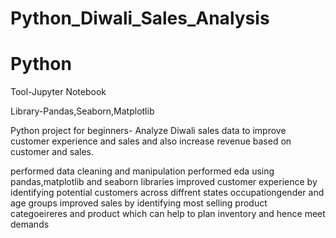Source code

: # Python_Diwali_Sales_Analysis
# Python
Tool-Jupyter Notebook

Library-Pandas,Seaborn,Matplotlib

Python project for beginners- Analyze Diwali sales data to improve customer experience and sales and also increase revenue based on customer and sales.

performed data cleaning and manipulation
performed eda using pandas,matplotlib and seaborn libraries 
improved customer experience by identifying potential customers across diffrent states occupationgender and age groups
improved sales by identifying most selling product categoeireres and product which can help to plan inventory and hence meet demands
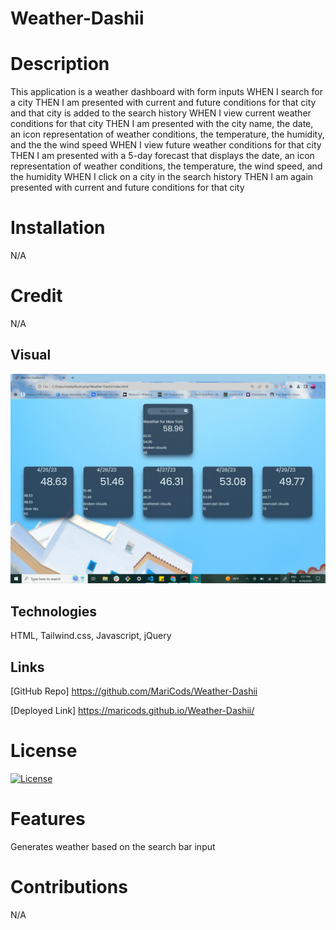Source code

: # Weather-Dashii
# Description
This application is a weather dashboard with form inputs
WHEN I search for a city
THEN I am presented with current and future conditions for that city and that city is added to the search history
WHEN I view current weather conditions for that city
THEN I am presented with the city name, the date, an icon representation of weather conditions, the temperature, the humidity, and the the wind speed
WHEN I view future weather conditions for that city
THEN I am presented with a 5-day forecast that displays the date, an icon representation of weather conditions, the temperature, the wind speed, and the humidity
WHEN I click on a city in the search history
THEN I am again presented with current and future conditions for that city
# Installation
N/A

# Credit
N/A

## Visual 
![forcast](./images/weather-hp.jpg)


## Technologies
HTML, Tailwind.css, Javascript, jQuery


## Links

[GitHub Repo]
https://github.com/MariCods/Weather-Dashii

[Deployed Link]
https://maricods.github.io/Weather-Dashii/

# License
   
[![License](https://img.shields.io/badge/license-MIT-lightgrey.svg)](https://opensource.org/licenses/MIT)

# Features
Generates weather based on the search bar input

# Contributions
N/A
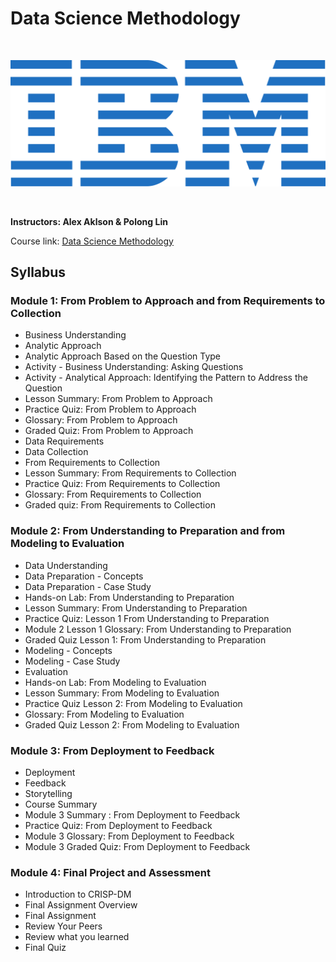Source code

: # Data Science Methodology

<br>

<p align="center">
	<img src="https://raw.githubusercontent.com/tuethu/IBM-Data-Science-Course/master/ibm.svg" title="IBM" alt="IBM" />
</p>

<br>

**Instructors: Alex Aklson & Polong Lin**

Course link: [Data Science Methodology](https://www.coursera.org/learn/data-science-methodology)

## Syllabus

### Module 1: From Problem to Approach and from Requirements to Collection
- Business Understanding
- Analytic Approach
- Analytic Approach Based on the Question Type
- Activity - Business Understanding: Asking Questions
- Activity - Analytical Approach: Identifying the Pattern to Address the Question
- Lesson Summary: From Problem to Approach
- Practice Quiz: From Problem to Approach
- Glossary: From Problem to Approach
- Graded Quiz:  From Problem to Approach
- Data Requirements
- Data Collection
- From Requirements to Collection
- Lesson Summary: From Requirements to Collection
- Practice Quiz: From Requirements to Collection 
- Glossary: From Requirements to Collection
- Graded quiz:  From Requirements to Collection  

### Module 2: From Understanding to Preparation and from Modeling to Evaluation
- Data Understanding
- Data Preparation - Concepts
- Data Preparation - Case Study
- Hands-on Lab: From Understanding to Preparation
- Lesson Summary: From Understanding to Preparation
- Practice Quiz: Lesson 1 From Understanding to Preparation
- Module 2 Lesson 1 Glossary: From Understanding to Preparation
- Graded Quiz Lesson 1: From Understanding to Preparation
- Modeling - Concepts
- Modeling - Case Study
- Evaluation
- Hands-on Lab: From Modeling to Evaluation
- Lesson Summary: From Modeling to Evaluation
- Practice Quiz Lesson 2: From Modeling to Evaluation
- Glossary: From Modeling to Evaluation
- Graded Quiz Lesson 2:  From Modeling to Evaluation

### Module 3: From Deployment to Feedback
- Deployment
- Feedback
- Storytelling
- Course Summary
- Module 3 Summary : From Deployment to Feedback
- Practice Quiz: From Deployment to Feedback
- Module 3 Glossary: From Deployment to Feedback
- Module 3 Graded Quiz: From Deployment to Feedback

### Module 4: Final Project and Assessment
- Introduction to CRISP-DM
- Final Assignment Overview
- Final Assignment
- Review Your Peers
- Review what you learned
- Final Quiz
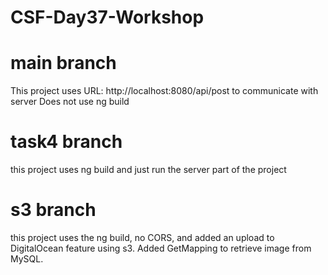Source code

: # CSF-Day37-Workshop

# main branch
This project uses URL: http://localhost:8080/api/post to communicate with server
Does not use ng build 

# task4 branch
this project uses ng build and just run the server part of the project

# s3 branch
this project uses the ng build, no CORS, and added an upload to DigitalOcean feature
using s3. Added GetMapping to retrieve image from MySQL.
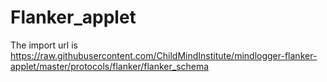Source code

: # Flanker_applet

The import url is https://raw.githubusercontent.com/ChildMindInstitute/mindlogger-flanker-applet/master/protocols/flanker/flanker_schema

□ □ □ □

■ Task brief
In the listing above, locate the line containing "- Practice Quiz: From Problem to Approach" and the line containing "- Practice Quiz: From Requirements". Transcribe those two lines and everything between them, exactly as written.

■ Response box
- Practice Quiz: From Problem to Approach
- Glossary: From Problem to Approach
- Graded Quiz:  From Problem to Approach
- Data Requirements
- Data Collection
- From Requirements to Collection
- Lesson Summary: From Requirements to Collection
- Practice Quiz: From Requirements to Collection 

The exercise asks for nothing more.